Photonic Biosensors: Detection, Analysis and Medical Diagnostics

Photonics Group, University of York, York YO10 5DD, UK
Biosensors 2022, 12(4), 238; https://doi.org/10.3390/bios12040238
Submission received: 8 April 2022 / Accepted: 12 April 2022 / Published: 13 April 2022
(This article belongs to the Special Issue Photonic Biosensors: Detection, Analysis and Medical Diagnostics)
The necessity of personalised diagnoses and ad hoc treatments for individual patients is driving the outbreak of personalised nanomedicine in research and in clinical studies in the healthcare field. In this context, nanotechnologies are assuming a fundamental role due their ability to promptly diagnose a disease, its progression and aggressiveness, and their capability to define the most efficient drugs and treatments due to their continuous screening ability, making treatments less and less harmful for patients [1].
Together with the strong efforts to improve sensor performance, the demand to develop biosensors in low-cost and user-friendly technologies can no longer be neglected due to a forthcoming use of these sensing platforms in hospitals and clinics by healthcare workers.
Photonics biosensors have demonstrated their ability to combine high sensitivity, selectivity, and reliability together with real-time operation and strong integrability in cost-efficient solutions. Furthermore, the capability to integrate photonic biosensors with microfluidics and the compatibility of most of the photonic architectures and materials with electric readouts make them the most suitable candidates for the development of lab-on-a-chip systems to be integrated in point-of-care instruments [2].
The main goal of this Special Issue has been to address new technologies, materials, and configurations for photonic biosensors that can improve the sensitivity, accuracy, and precision of medical diagnostics. Novel biomedical studies have also been highlighted in this collection, i.e., for cardiovascular diseases and bacterial infections, which are now possible due to the technological progress and innovation that have been made in this field. Moreover, the strong demand for the integrability of the photonic biosensors in compact systems, which is playing a more fundamental role in many sensing applications, such as in wearable and implanted sensors, is becoming more evident.
The published articles, which are briefly described in the following section, cover these topics and make a strong impact in the biosensing field.
In [3], Adamopoulos et al. describe a novel strategy to create both micro and meso-scale microfluidic structures that were developed on multiple levels for integrated into monolithic photonic–electronic systems on a single chip. The strong advantage of silicon photonic sensors is their strong integrability with a printed circuit board (PCB) for the electrical readout and their compactness, allowing a large number of devices in a single photonic chip to undergo advanced multiplexing. However, the drawback is mainly related to the interface of the photonic sensors with the standard microfluidics. Standard packaging techniques usually suffer of this extreme compactness, which does not allow each sensor to be accessed and addressed without affecting the final cost of the chip. The authors solve this typical issue by creating a small microfluid interface that bonds to the silicon chip, accesses the single device, and uses micro-ring resonators as a sensing element as proof of concept. This microfluidic interfaces with another layer through vertical connections, where macro-scale tubes are directly connected. The realization of the multilevel microfluidics through the adoption of 3D printed transfer moulding and bonding can guarantee high scalability and cost efficiency.

(Saved data entries)
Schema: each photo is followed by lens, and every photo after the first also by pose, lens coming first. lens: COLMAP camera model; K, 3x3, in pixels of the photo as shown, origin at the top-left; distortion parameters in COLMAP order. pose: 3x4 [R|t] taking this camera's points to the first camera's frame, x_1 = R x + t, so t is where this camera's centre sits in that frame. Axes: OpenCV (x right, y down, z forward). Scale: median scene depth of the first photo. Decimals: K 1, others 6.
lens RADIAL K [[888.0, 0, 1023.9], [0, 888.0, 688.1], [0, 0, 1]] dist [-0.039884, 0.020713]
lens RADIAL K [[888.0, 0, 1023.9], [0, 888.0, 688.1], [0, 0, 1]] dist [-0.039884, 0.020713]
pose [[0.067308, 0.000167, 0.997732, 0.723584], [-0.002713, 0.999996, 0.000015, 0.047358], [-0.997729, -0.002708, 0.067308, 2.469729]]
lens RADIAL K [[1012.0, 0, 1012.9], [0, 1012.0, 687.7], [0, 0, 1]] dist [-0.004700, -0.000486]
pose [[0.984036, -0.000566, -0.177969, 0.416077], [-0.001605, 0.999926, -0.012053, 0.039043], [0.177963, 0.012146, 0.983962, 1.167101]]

- _PROBLEMS AND TASKS_
1) Which two disease areas does the editorial on photonic biosensors name as subjects of the new biomedical studies in the collection?
2) Rewrite the part of the editorial on photonic biosensors from "The main goal" up to and including "the biosensing field.", substituting "volume" for "collection".

- _SOLUTIONS TO EACH TASK_
1) Cardiovascular diseases and bacterial infections.

2)
The main goal of this Special Issue has been to address new technologies, materials, and configurations for photonic biosensors that can improve the sensitivity, accuracy, and precision of medical diagnostics. Novel biomedical studies have also been highlighted in this volume, i.e., for cardiovascular diseases and bacterial infections, which are now possible due to the technological progress and innovation that have been made in this field. Moreover, the strong demand for the integrability of the photonic biosensors in compact systems, which is playing a more fundamental role in many sensing applications, such as in wearable and implanted sensors, is becoming more evident.
The published articles, which are briefly described in the following section, cover these topics and make a strong impact in the biosensing field.